Adam Aron, CEO and President of AMC, said, “We continue to believe that the proposed merger between AMC and Carmike is a compelling opportunity that offers significant value to both companies’ shareholders. Accordingly, after substantial and extended negotiation with Carmike, we have increased our offer to an approximate 32% premium over the unaffected share price on March 3, 2016, and have incorporated AMC shares as a significant portion of the consideration for this transaction. This will enable Carmike shareholders to participate in the future upside potential of this attractive combination of complementary theatre exhibitors. This is particularly true when also considering AMC’s announced acquisition of Odeon & UCI Cinemas in Europe. By broadening AMC’s geographic and demographic base for delivering our groundbreaking guest experience innovations, AMC is poised to deliver the best possible movie experience to more movie-goers than ever before.”

Aron remarked, “Some Carmike stockholders may still oppose this transaction because of published analysis that we believe is materially flawed. For example, movie theatre transactions in Europe and Asia/Pacific are erroneously cited as comparables for the Carmike purchase, even though the major U.S.-based theatre operators trade every day on U.S. exchanges at considerably lower multiples. As another example, some take AMC’s tax NOL’s and apply them to the Carmike transaction, even though we have alternate uses for these credits. As such, they understate the incremental cash tax cost to AMC. Similarly ignored are the sizable transaction and company integration costs, as well as the leakage that will occur with the theatres that AMC is forced to divest after regulatory review.”

Aron further added, “For absolute clarity, let there be zero room for doubt or miscalculation. This latest agreement between AMC and Carmike is our best and final offer for Carmike. While we would like this transaction to go forward, we are fully prepared to focus instead only on the improving fortunes of AMC and on our Odeon & UCI acquisition in Europe if a majority of Carmike shareholders do not find this revised offer attractive. In our view it would be very unfortunate if this transaction were to break which would deprive Carmike stockholders of the approximate 32% premium that AMC is offering.”

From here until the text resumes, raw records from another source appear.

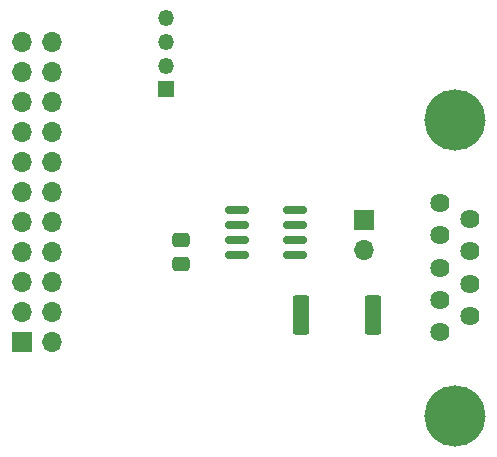
<source format=gts>
G04 #@! TF.GenerationSoftware,KiCad,Pcbnew,8.0.6*
G04 #@! TF.CreationDate,2024-12-29T11:18:31-05:00*
G04 #@! TF.ProjectId,Beagley-ai-1CAN,42656167-6c65-4792-9d61-692d3143414e,rev?*
G04 #@! TF.SameCoordinates,Original*
G04 #@! TF.FileFunction,Soldermask,Top*
G04 #@! TF.FilePolarity,Negative*
%FSLAX46Y46*%
G04 Gerber Fmt 4.6, Leading zero omitted, Abs format (unit mm)*
G04 Created by KiCad (PCBNEW 8.0.6) date 2024-12-29 11:18:31*
%MOMM*%
%LPD*%
G01*
G04 APERTURE LIST*
G04 Aperture macros list*
%AMRoundRect*
0 Rectangle with rounded corners*
0 $1 Rounding radius*
0 $2 $3 $4 $5 $6 $7 $8 $9 X,Y pos of 4 corners*
0 Add a 4 corners polygon primitive as box body*
4,1,4,$2,$3,$4,$5,$6,$7,$8,$9,$2,$3,0*
0 Add four circle primitives for the rounded corners*
1,1,$1+$1,$2,$3*
1,1,$1+$1,$4,$5*
1,1,$1+$1,$6,$7*
1,1,$1+$1,$8,$9*
0 Add four rect primitives between the rounded corners*
20,1,$1+$1,$2,$3,$4,$5,0*
20,1,$1+$1,$4,$5,$6,$7,0*
20,1,$1+$1,$6,$7,$8,$9,0*
20,1,$1+$1,$8,$9,$2,$3,0*%
G04 Aperture macros list end*
%ADD10RoundRect,0.250000X-0.475000X0.337500X-0.475000X-0.337500X0.475000X-0.337500X0.475000X0.337500X0*%
%ADD11R,1.700000X1.700000*%
%ADD12O,1.700000X1.700000*%
%ADD13RoundRect,0.150000X-0.825000X-0.150000X0.825000X-0.150000X0.825000X0.150000X-0.825000X0.150000X0*%
%ADD14RoundRect,0.249999X0.450001X1.425001X-0.450001X1.425001X-0.450001X-1.425001X0.450001X-1.425001X0*%
%ADD15R,1.350000X1.350000*%
%ADD16O,1.350000X1.350000*%
%ADD17C,1.625600*%
%ADD18C,5.181600*%
G04 APERTURE END LIST*
D10*
X101950000Y-61462500D03*
X101950000Y-63537500D03*
D11*
X88490000Y-70120000D03*
D12*
X91030000Y-70120000D03*
X88490000Y-67580000D03*
X91030000Y-67580000D03*
X88490000Y-65040000D03*
X91030000Y-65040000D03*
X88490000Y-62500000D03*
X91030000Y-62500000D03*
X88490000Y-59960000D03*
X91030000Y-59960000D03*
X88490000Y-57420000D03*
X91030000Y-57420000D03*
X88490000Y-54880000D03*
X91030000Y-54880000D03*
X88490000Y-52340000D03*
X91030000Y-52340000D03*
X88490000Y-49800000D03*
X91030000Y-49800000D03*
X88490000Y-47260000D03*
X91030000Y-47260000D03*
X88490000Y-44720000D03*
X91030000Y-44720000D03*
D13*
X106675000Y-58895000D03*
X106675000Y-60165000D03*
X106675000Y-61435000D03*
X106675000Y-62705000D03*
X111625000Y-62705000D03*
X111625000Y-61435000D03*
X111625000Y-60165000D03*
X111625000Y-58895000D03*
D14*
X118250000Y-67800000D03*
X112150000Y-67800000D03*
D15*
X100650000Y-48700000D03*
D16*
X100650000Y-46700000D03*
X100650000Y-44700000D03*
X100650000Y-42700000D03*
D17*
X123880000Y-58313600D03*
X123880000Y-61056800D03*
X123880000Y-63800000D03*
X123880000Y-66543200D03*
X123880000Y-69286400D03*
X126420000Y-59685200D03*
X126420000Y-62428400D03*
X126420000Y-65171600D03*
X126420000Y-67914800D03*
D18*
X125150000Y-51277800D03*
X125150000Y-76322200D03*
D11*
X117450000Y-59800000D03*
D12*
X117450000Y-62340000D03*
M02*

</source>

Key Benefits of the Transaction

  • The transaction is expected to produce annual cost synergies of approximately $35 million. Other key benefits of the transaction include: Diversifying AMC’s footprint by adding theatres with complementary geographic and guest demographic profiles that strengthen the combined company’s admissions growth potential with limited geographic overlap;
  • The reduction of related General and Administrative expenses by combining back-of-the-house functions such as accounting, finance and technology. The result is a more efficient and effective competitor through greater scale, scope and expertise. The combined company will be headquartered in Leawood, Kansas. Adam Aron will serve as Chief Executive Officer and President, and Craig Ramsey will serve as Executive Vice President and Chief Financial Officer;
  • The expansion of AMC’s proven and successful guest experience strategies to millions of new guests in complementary markets;
  • Combined with AMC’s announced acquisition of Odeon & UCI Cinemas in Europe, this transaction further increases AMC’s world’s largest movie theatre platform;
  • Expects to maintain quarterly dividend;
  • The receipt of substantial additional value in NCM LLC, a subsidiary of National CineMedia, Inc. (NASDAQ: NCMI), subject to taxes and make whole payments.

Approvals and Timing

The revised offer was approved by both Boards of Directors of AMC and Carmike, respectively.

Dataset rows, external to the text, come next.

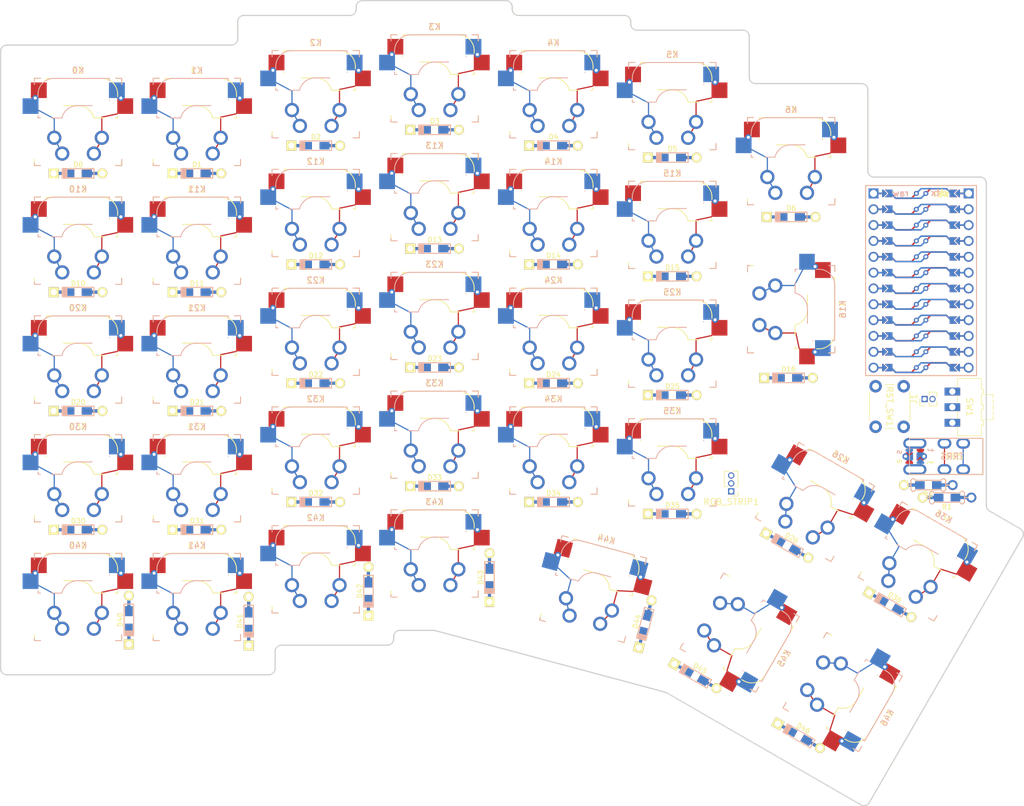
<source format=kicad_pcb>
(kicad_pcb (version 20211014) (generator pcbnew)

  (general
    (thickness 1.6)
  )

  (paper "A4")
  (title_block
    (title "Neodox keyboard PCB")
    (date "2018-05-05")
    (rev "1.0")
    (comment 1 "designed by Pastitas")
    (comment 2 "https://github.com/pastitas/neodox-keyboard")
  )

  (layers
    (0 "F.Cu" signal)
    (31 "B.Cu" signal)
    (32 "B.Adhes" user "B.Adhesive")
    (33 "F.Adhes" user "F.Adhesive")
    (34 "B.Paste" user)
    (35 "F.Paste" user)
    (36 "B.SilkS" user "B.Silkscreen")
    (37 "F.SilkS" user "F.Silkscreen")
    (38 "B.Mask" user)
    (39 "F.Mask" user)
    (40 "Dwgs.User" user "User.Drawings")
    (41 "Cmts.User" user "User.Comments")
    (42 "Eco1.User" user "User.Eco1")
    (43 "Eco2.User" user "User.Eco2")
    (44 "Edge.Cuts" user)
    (45 "Margin" user)
    (46 "B.CrtYd" user "B.Courtyard")
    (47 "F.CrtYd" user "F.Courtyard")
    (48 "B.Fab" user)
    (49 "F.Fab" user)
  )

  (setup
    (pad_to_mask_clearance 0)
    (grid_origin 48.2 143.4)
    (pcbplotparams
      (layerselection 0x00010fc_ffffffff)
      (disableapertmacros false)
      (usegerberextensions true)
      (usegerberattributes false)
      (usegerberadvancedattributes false)
      (creategerberjobfile false)
      (svguseinch false)
      (svgprecision 6)
      (excludeedgelayer true)
      (plotframeref false)
      (viasonmask false)
      (mode 1)
      (useauxorigin false)
      (hpglpennumber 1)
      (hpglpenspeed 20)
      (hpglpendiameter 15.000000)
      (dxfpolygonmode true)
      (dxfimperialunits true)
      (dxfusepcbnewfont true)
      (psnegative false)
      (psa4output false)
      (plotreference true)
      (plotvalue true)
      (plotinvisibletext false)
      (sketchpadsonfab false)
      (subtractmaskfromsilk false)
      (outputformat 1)
      (mirror false)
      (drillshape 0)
      (scaleselection 1)
      (outputdirectory "gerber_files/")
    )
  )

  (net 0 "")
  (net 1 "Net-(D0-Pad2)")
  (net 2 "row0")
  (net 3 "Net-(D1-Pad2)")
  (net 4 "Net-(D2-Pad2)")
  (net 5 "Net-(D3-Pad2)")
  (net 6 "Net-(D4-Pad2)")
  (net 7 "Net-(D5-Pad2)")
  (net 8 "Net-(D6-Pad2)")
  (net 9 "Net-(D10-Pad2)")
  (net 10 "row1")
  (net 11 "Net-(D11-Pad2)")
  (net 12 "Net-(D12-Pad2)")
  (net 13 "Net-(D13-Pad2)")
  (net 14 "Net-(D14-Pad2)")
  (net 15 "Net-(D15-Pad2)")
  (net 16 "Net-(D16-Pad2)")
  (net 17 "Net-(D20-Pad2)")
  (net 18 "row2")
  (net 19 "Net-(D21-Pad2)")
  (net 20 "Net-(D22-Pad2)")
  (net 21 "Net-(D23-Pad2)")
  (net 22 "Net-(D24-Pad2)")
  (net 23 "Net-(D25-Pad2)")
  (net 24 "Net-(D26-Pad2)")
  (net 25 "Net-(D30-Pad2)")
  (net 26 "row3")
  (net 27 "Net-(D31-Pad2)")
  (net 28 "Net-(D32-Pad2)")
  (net 29 "Net-(D33-Pad2)")
  (net 30 "Net-(D34-Pad2)")
  (net 31 "Net-(D35-Pad2)")
  (net 32 "Net-(D36-Pad2)")
  (net 33 "Net-(D40-Pad2)")
  (net 34 "row4")
  (net 35 "Net-(D41-Pad2)")
  (net 36 "Net-(D42-Pad2)")
  (net 37 "Net-(D43-Pad2)")
  (net 38 "Net-(D44-Pad2)")
  (net 39 "Net-(D45-Pad2)")
  (net 40 "Net-(D46-Pad2)")
  (net 41 "col0")
  (net 42 "col1")
  (net 43 "col2")
  (net 44 "col3")
  (net 45 "col4")
  (net 46 "col5")
  (net 47 "col6")
  (net 48 "VCC")
  (net 49 "SDA")
  (net 50 "SCL")
  (net 51 "rgb_data")
  (net 52 "GND")
  (net 53 "RST")
  (net 54 "unconnected-(U1-Pad2)")
  (net 55 "B-")
  (net 56 "unconnected-(U1-Pad20)")
  (net 57 "B+")
  (net 58 "unconnected-(SW1-Pad1)")
  (net 59 "Net-(J1-Pad2)")

  (footprint "keyboard_reversible:Diode-dual" (layer "F.Cu") (at 66.11 48.61 180))

  (footprint "keyboard_reversible:Diode-dual" (layer "F.Cu") (at 85.16 48.61 180))

  (footprint "keyboard_reversible:Diode-dual" (layer "F.Cu") (at 104.21 44.165 180))

  (footprint "keyboard_reversible:Diode-dual" (layer "F.Cu") (at 123.26 41.625 180))

  (footprint "keyboard_reversible:Diode-dual" (layer "F.Cu") (at 142.31 44.165 180))

  (footprint "keyboard_reversible:Diode-dual" (layer "F.Cu") (at 161.36 46.07 180))

  (footprint "keyboard_reversible:Diode-dual" (layer "F.Cu") (at 180.41 55.595 180))

  (footprint "keyboard_reversible:Diode-dual" (layer "F.Cu") (at 66.11 67.66 180))

  (footprint "keyboard_reversible:Diode-dual" (layer "F.Cu") (at 85.16 67.66 180))

  (footprint "keyboard_reversible:Diode-dual" (layer "F.Cu") (at 104.21 63.215 180))

  (footprint "keyboard_reversible:Diode-dual" (layer "F.Cu") (at 123.26 60.675 180))

  (footprint "keyboard_reversible:Diode-dual" (layer "F.Cu") (at 142.31 63.215 180))

  (footprint "keyboard_reversible:Diode-dual" (layer "F.Cu") (at 161.36 65.12 180))

  (footprint "keyboard_reversible:Diode-dual" (layer "F.Cu") (at 179.9796 81.408 180))

  (footprint "keyboard_reversible:Diode-dual" (layer "F.Cu") (at 66.11 86.71 180))

  (footprint "keyboard_reversible:Diode-dual" (layer "F.Cu") (at 85.16 86.71 180))

  (footprint "keyboard_reversible:Diode-dual" (layer "F.Cu") (at 104.21 82.265 180))

  (footprint "keyboard_reversible:Diode-dual" (layer "F.Cu") (at 123.26 79.725 180))

  (footprint "keyboard_reversible:Diode-dual" (layer "F.Cu") (at 142.31 82.265 180))

  (footprint "keyboard_reversible:Diode-dual" (layer "F.Cu") (at 161.36 84.17 180))

  (footprint "keyboard_reversible:Diode-dual" (layer "F.Cu") (at 179.775 108.3 150))

  (footprint "keyboard_reversible:Diode-dual" (layer "F.Cu") (at 66.11 105.76 180))

  (footprint "keyboard_reversible:Diode-dual" (layer "F.Cu") (at 85.16 105.76 180))

  (footprint "keyboard_reversible:Diode-dual" (layer "F.Cu") (at 104.21 101.315 180))

  (footprint "keyboard_reversible:Diode-dual" (layer "F.Cu") (at 123.26 98.775 180))

  (footprint "keyboard_reversible:Diode-dual" (layer "F.Cu") (at 142.31 101.315 180))

  (footprint "keyboard_reversible:Diode-dual" (layer "F.Cu") (at 161.36 103.22 180))

  (footprint "keyboard_reversible:Diode-dual" (layer "F.Cu") (at 196.285 117.825 150))

  (footprint "keyboard_reversible:Diode-dual" (layer "F.Cu") (at 74.26 120.225 -90))

  (footprint "keyboard_reversible:Diode-dual" (layer "F.Cu") (at 93.46 120.425 -90))

  (footprint "keyboard_reversible:Diode-dual" (layer "F.Cu") (at 112.66 115.625 -90))

  (footprint "keyboard_reversible:Diode-dual" (layer "F.Cu") (at 132.06 113.425 -90))

  (footprint "keyboard_reversible:Diode-dual" (layer "F.Cu") (at 157.022347 120.872704 -105))

  (footprint "keyboard_reversible:Diode-dual" (layer "F.Cu") (at 165.06 129.225 150))

  (footprint "keyboard_reversible:Diode-dual" (layer "F.Cu") (at 181.66 138.825 150))

  (footprint "Keyboard_reversible:Kailh_socket_MX_optional_reversible" (layer "F.Cu")
    (tedit 5DD4FDAE) (tstamp 00000000-0000-0000-0000-00005a80a3cd)
    (at 66.11 40.355)
    (descr "MX-style keyswitch with support for reversible optional Kailh socket")
    (tags "MX,cherry,gateron,kailh,pg1511,socket")
    (property "Sheetfile" "neodox.kicad_sch")
    (property "Sheetname" "")
    (path "/00000000-0000-0000-0000-00005a808c37")
    (attr smd)
    (fp_text reference "K0" (at 0 -8.255) (layer "F.SilkS")
      (effects (font (size 1 1) (thickness 0.15)))
      (tstamp 5e3dfaa8-57a8-47de-85c4-
... [715352 chars truncated]
</source>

The transaction is expected to be completed by the end of 2016, subject to customary closing conditions, including regulatory approval and approval by Carmike’s shareholders.

Additional Details

The transaction, which has fully committed financing in place, will be funded through a combination of existing liquidity, including cash on hand, incremental debt, and equity issuance. The debt financing commitment is being provided by Citigroup Global Markets Inc. (“Citi”).

Citi is serving as exclusive financial advisor to AMC and Husch Blackwell LLP is serving as AMC’s lead legal advisor.

Conference Call / Webcast Information

The Company will host a conference call via webcast for investors and other interested parties beginning at 9:30 a.m. CT/10:30 a.m. ET on Monday, July 25, 2016. To listen to the conference call via the internet, please visit the investor relations section of the AMC website at www.investor.amctheatres.com for a link to the webcast. Investors and interested parties should go to the website at least 15 minutes prior to the call to register, and/or download and install any necessary audio software.

Participants may also listen to the call by dialing (877) 407-3982, or (201) 493-6780 for international participants.

A podcast and archive of the webcast will be available on the Company’s website after the call for a limited time.